KNL - CHA addresses

Khan__Lincon · ‎07-01-2019

Hello everyone,,,

My question is quite simple, is it possible to know what addresses are hashed to a certain CHA in KNL? I have been looking for the function but I have not been able to find it, I guess the function is undocumented.

Best regards..

McCalpinJohn · ‎07-02-2019

Definitely unpublished, and possibly dependent on model number and/or BIOS settings....

Some information is in https://www.ixpug.org/documents/1524216121knl_skx_topology_coherence_2018-03-23.pptx and some in https://www.ixpug.org/components/com_solutionlibrary/assets/documents/1538092216-IXPUG_Fall_Conf_2018_paper_20%20-%20John%20McCalpin.pdf

All of my testing was done on Xeon Phi 7250 processors (68 cores). For this model, all 38 CHAs are active, but I don't know if that is true for other Xeon Phi x200 models.

My code that maps addresses to CHAs does not run very well on KNLs (the SKX version is a based on https://github.com/jdmccalpin/SKX-SF-Conflicts/blob/master/SnoopFilterMapper.c) and I have not been able to figure out why. (My current guess is that the OS interference is high on these systems, and that I could get better results in single-user mode.)

It only takes a few seconds to identify which CHA is used for all 32768 cache line addresses in a 2MiB page, so if you want to do experiments by CHA location it is easiest to just check the mapping of the memory that you have allocated in each test.

It is theoretically possible to reverse engineer the hash function (and the references above include the hash function for the Xeon Platinum 8160 processor), but it is a lot of work. It seems likely that all Intel processors use variants of a single base hash function, with different XOR mask coefficients (and maybe a few other different parameters) that depend on the CHA count. Deriving the "master" hash function would require deriving the specific hash functions for all CHA counts and then looking for a function for which each of the model-specific hash functions is a subset. There is no guarantee that such a function could be found, and it would require a huge amount of work before one could reasonably declare defeat.... Given how easy it is to measure the address to CHA mapping, it is not obvious that there is a lot of benefit in knowing the formula.

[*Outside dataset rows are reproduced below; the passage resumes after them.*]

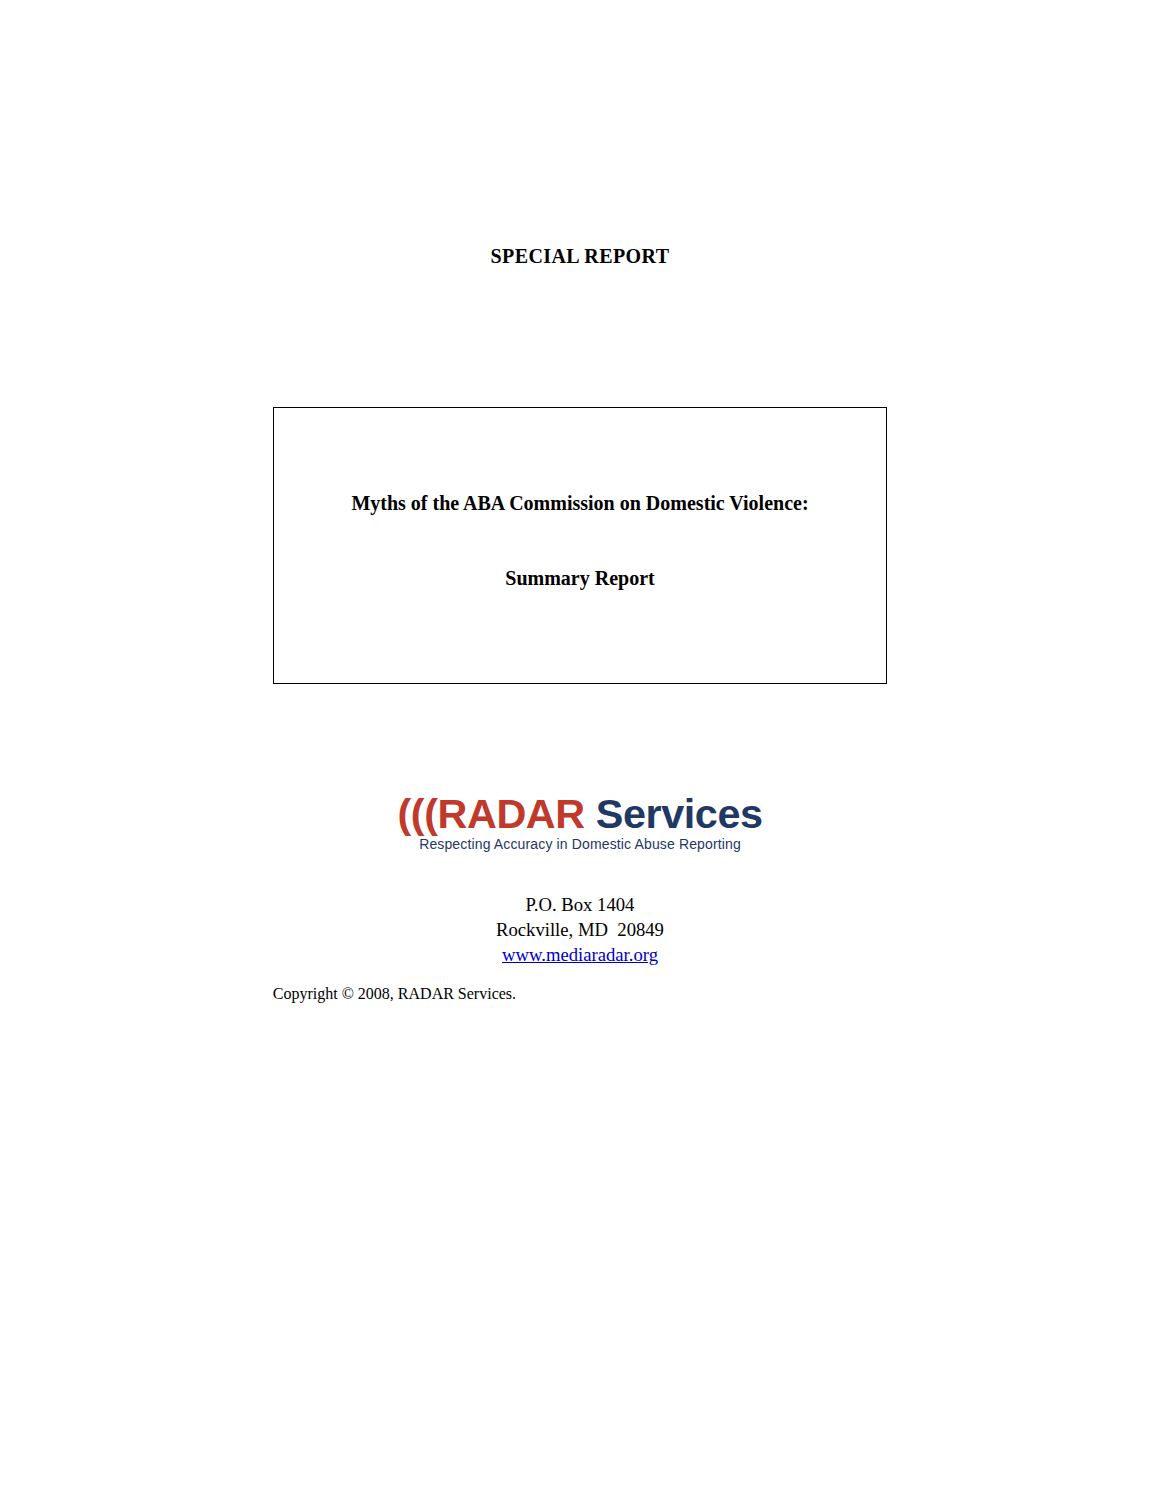SPECIAL REPORT
Myths of the ABA Commission on Domestic Violence:
Summary Report
(((RADAR Services
Respecting Accuracy in Domestic Abuse Reporting
P.O. Box 1404
Rockville, MD 20849
www.mediaradar.org
Copyright © 2008, RADAR Services.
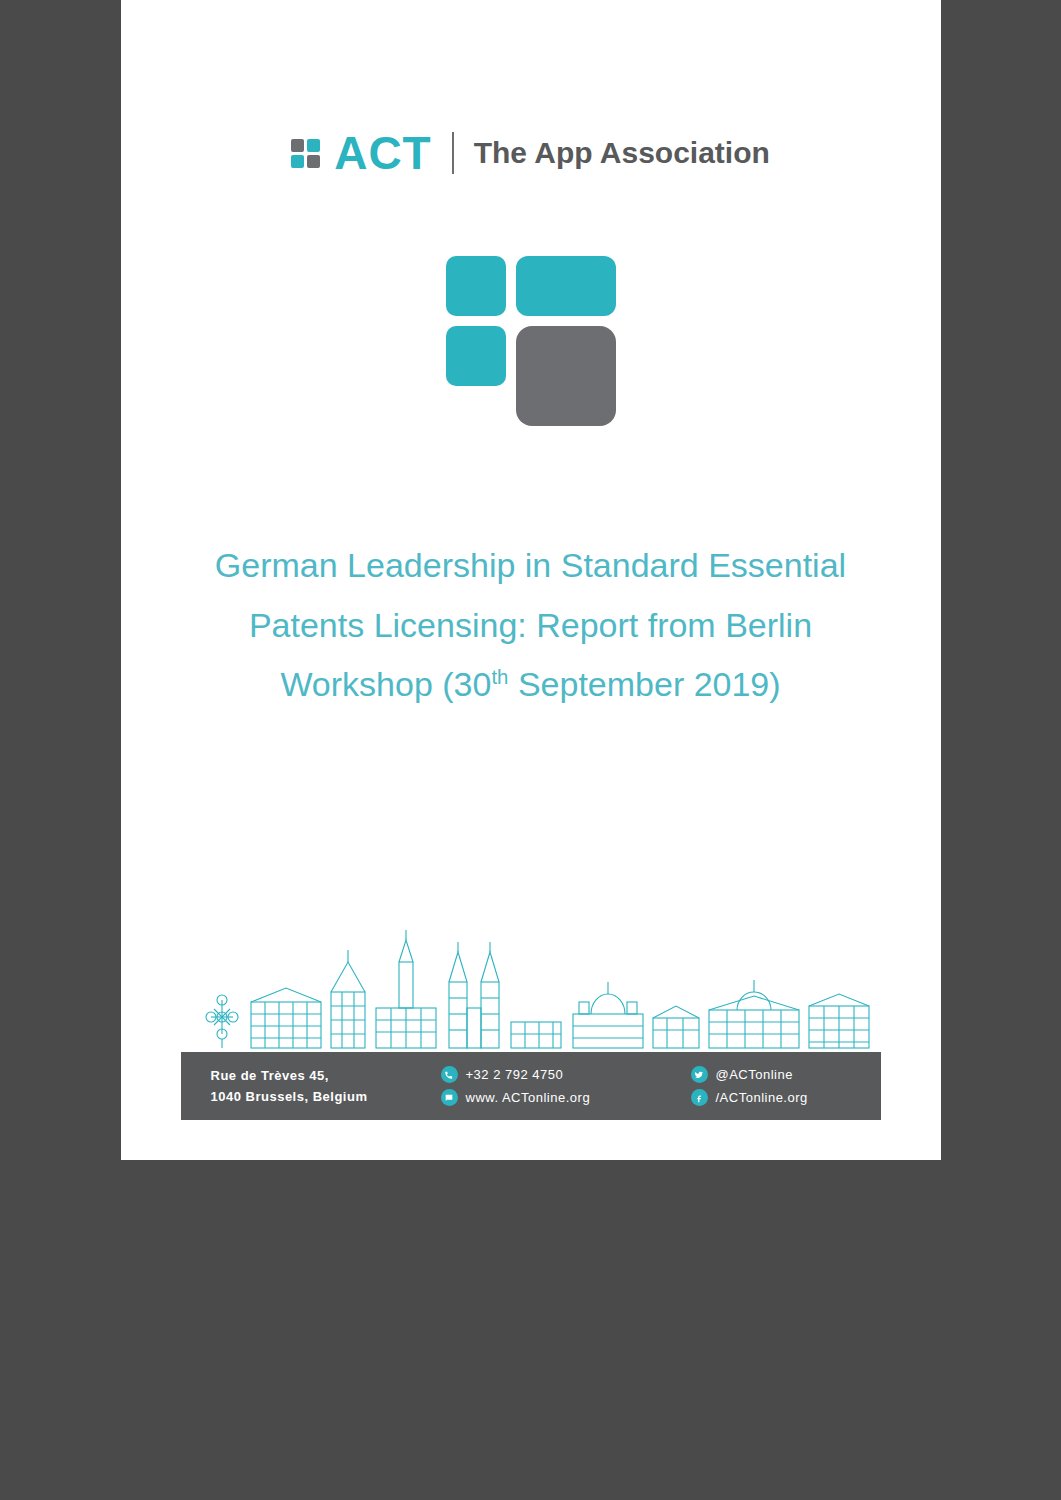ACT
The App Association
German Leadership in Standard Essential Patents Licensing: Report from Berlin Workshop (30th September 2019)
Rue de Trèves 45,
1040 Brussels, Belgium
+32 2 792 4750
www. ACTonline.org
@ACTonline
/ACTonline.org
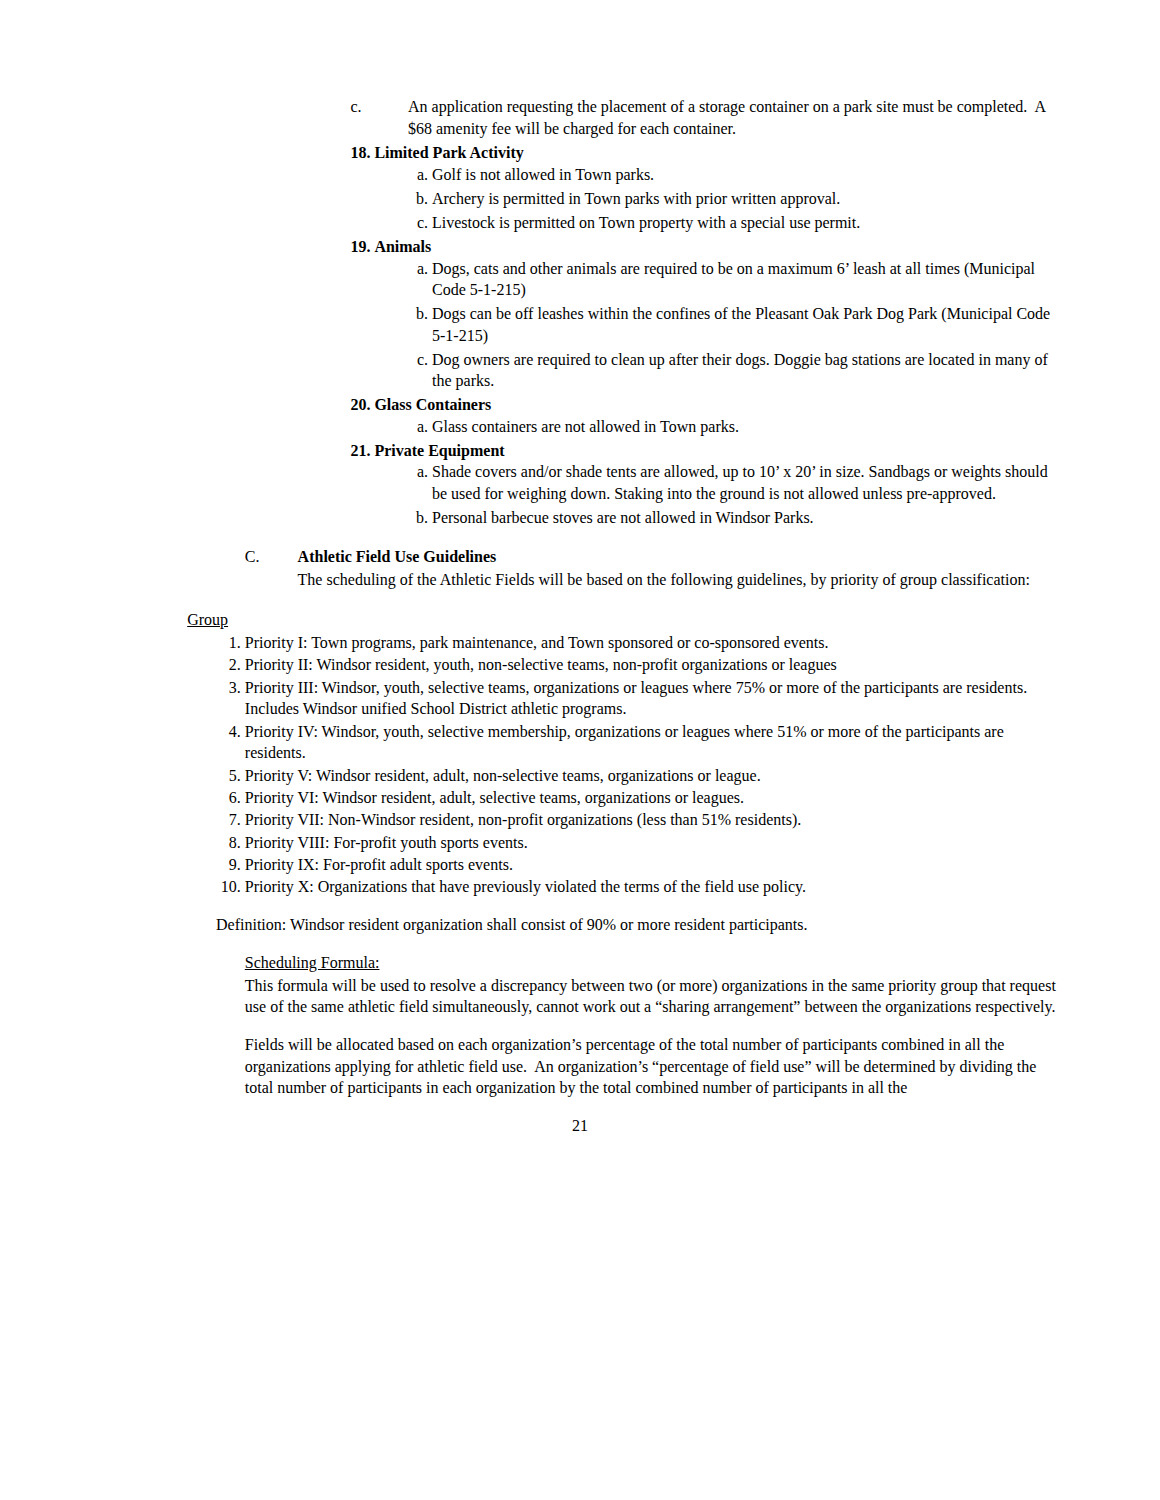c. An application requesting the placement of a storage container on a park site must be completed. A $68 amenity fee will be charged for each container.
Limited Park Activity
Golf is not allowed in Town parks.
Archery is permitted in Town parks with prior written approval.
Livestock is permitted on Town property with a special use permit.
Animals
Dogs, cats and other animals are required to be on a maximum 6’ leash at all times (Municipal Code 5-1-215)
Dogs can be off leashes within the confines of the Pleasant Oak Park Dog Park (Municipal Code 5-1-215)
Dog owners are required to clean up after their dogs. Doggie bag stations are located in many of the parks.
Glass Containers
Glass containers are not allowed in Town parks.
Private Equipment
Shade covers and/or shade tents are allowed, up to 10’ x 20’ in size. Sandbags or weights should be used for weighing down. Staking into the ground is not allowed unless pre-approved.
Personal barbecue stoves are not allowed in Windsor Parks.
C. Athletic Field Use Guidelines
The scheduling of the Athletic Fields will be based on the following guidelines, by priority of group classification:
Group
Priority I: Town programs, park maintenance, and Town sponsored or co-sponsored events.
Priority II: Windsor resident, youth, non-selective teams, non-profit organizations or leagues
Priority III: Windsor, youth, selective teams, organizations or leagues where 75% or more of the participants are residents. Includes Windsor unified School District athletic programs.
Priority IV: Windsor, youth, selective membership, organizations or leagues where 51% or more of the participants are residents.
Priority V: Windsor resident, adult, non-selective teams, organizations or league.
Priority VI: Windsor resident, adult, selective teams, organizations or leagues.
Priority VII: Non-Windsor resident, non-profit organizations (less than 51% residents).
Priority VIII: For-profit youth sports events.
Priority IX: For-profit adult sports events.
Priority X: Organizations that have previously violated the terms of the field use policy.
Definition: Windsor resident organization shall consist of 90% or more resident participants.
Scheduling Formula:
This formula will be used to resolve a discrepancy between two (or more) organizations in the same priority group that request use of the same athletic field simultaneously, cannot work out a “sharing arrangement” between the organizations respectively.
Fields will be allocated based on each organization’s percentage of the total number of participants combined in all the organizations applying for athletic field use. An organization’s “percentage of field use” will be determined by dividing the total number of participants in each organization by the total combined number of participants in all the
21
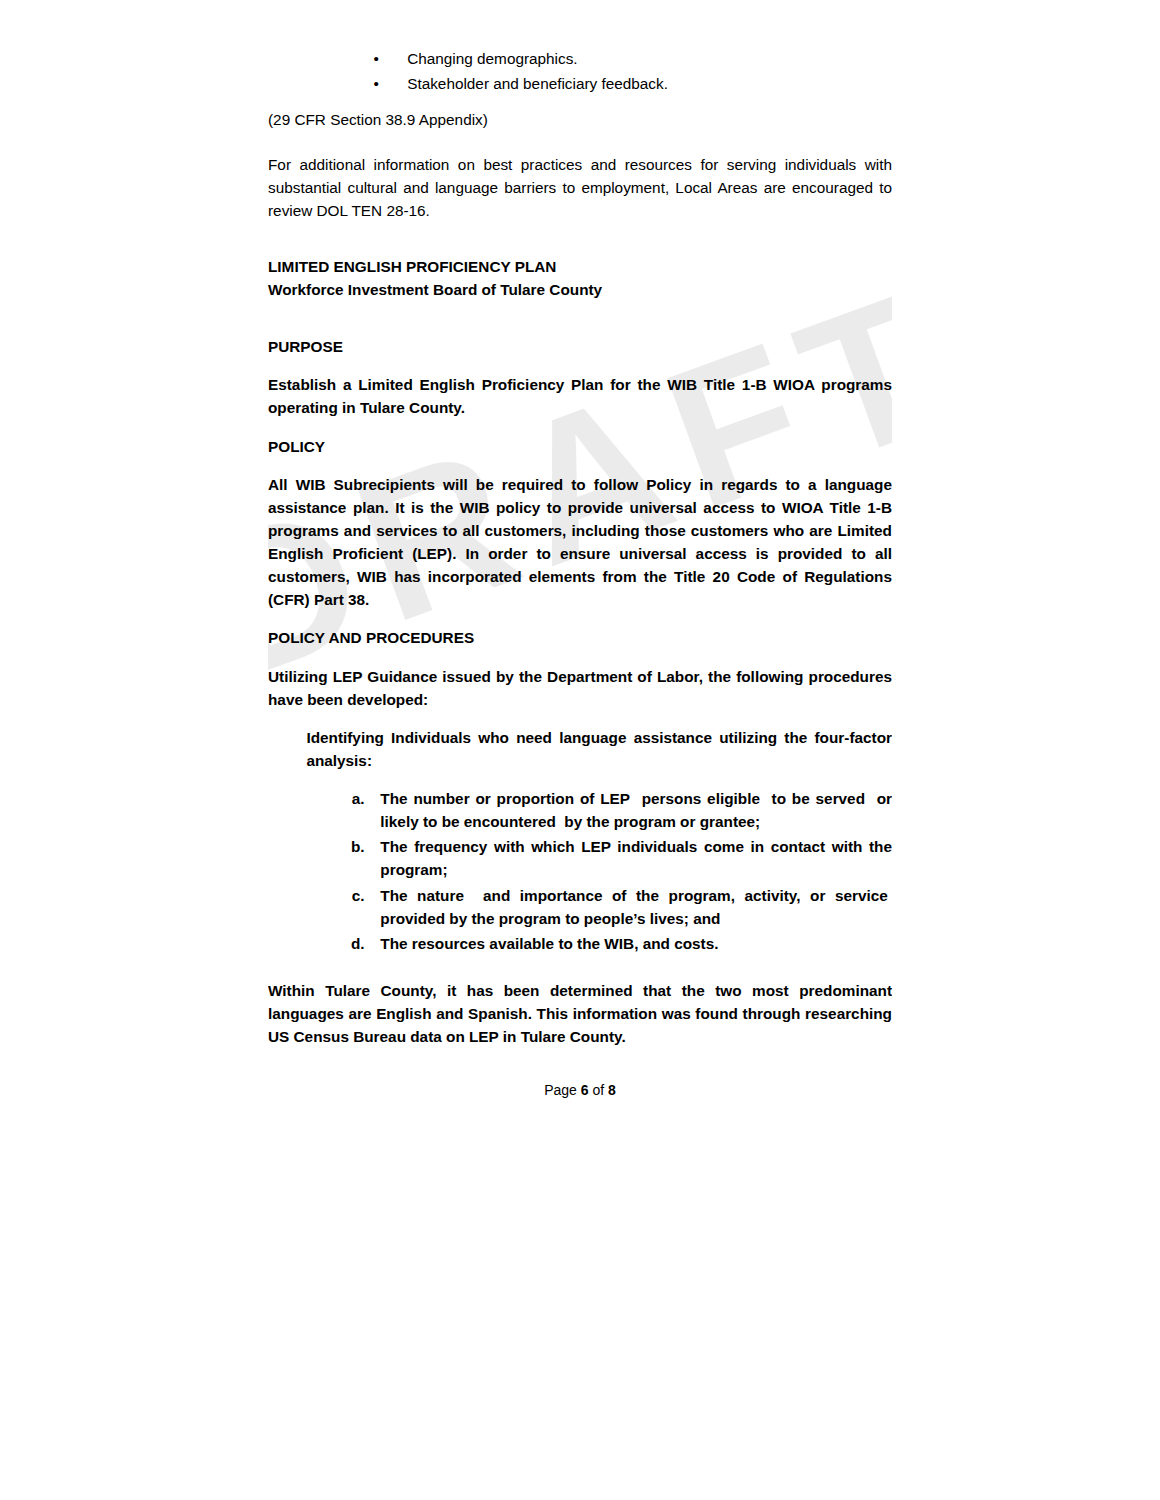DRAFT
Changing demographics.
Stakeholder and beneficiary feedback.
(29 CFR Section 38.9 Appendix)
For additional information on best practices and resources for serving individuals with substantial cultural and language barriers to employment, Local Areas are encouraged to review DOL TEN 28-16.
LIMITED ENGLISH PROFICIENCY PLAN
Workforce Investment Board of Tulare County
PURPOSE
Establish a Limited English Proficiency Plan for the WIB Title 1-B WIOA programs operating in Tulare County.
POLICY
All WIB Subrecipients will be required to follow Policy in regards to a language assistance plan. It is the WIB policy to provide universal access to WIOA Title 1-B programs and services to all customers, including those customers who are Limited English Proficient (LEP). In order to ensure universal access is provided to all customers, WIB has incorporated elements from the Title 20 Code of Regulations (CFR) Part 38.
POLICY AND PROCEDURES
Utilizing LEP Guidance issued by the Department of Labor, the following procedures have been developed:
Identifying Individuals who need language assistance utilizing the four-factor analysis:
The number or proportion of LEP persons eligible to be served or likely to be encountered by the program or grantee;
The frequency with which LEP individuals come in contact with the program;
The nature and importance of the program, activity, or service provided by the program to people’s lives; and
The resources available to the WIB, and costs.
Within Tulare County, it has been determined that the two most predominant languages are English and Spanish. This information was found through researching US Census Bureau data on LEP in Tulare County.
Page 6 of 8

BTW, the presentations above only provide the "slice select hash". There is also a "set select hash" that maps addresses to "sets" within each CHA and/or L3 cache slice. Reversing the "set select hash" is much more challenging than reversing the "slice select hash", and I don't know of any successful efforts in this direction. There has been some work in automating finding collisions, but I don't know of anyone who has attempted to gather enough data to derive formulas....